* What needs to be done
The entries are to be duplicated exactly, though any picture in them must be omitted.

* Exercise materials
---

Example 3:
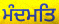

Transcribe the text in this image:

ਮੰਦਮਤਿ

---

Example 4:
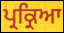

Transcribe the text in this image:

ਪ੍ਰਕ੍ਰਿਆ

* Worked solution
---

Example 3:

Transcribe the text in this image:

ਮੰਦਮਤਿ

---

Example 4:

Transcribe the text in this image:

ਪ੍ਰਕ੍ਰਿਆ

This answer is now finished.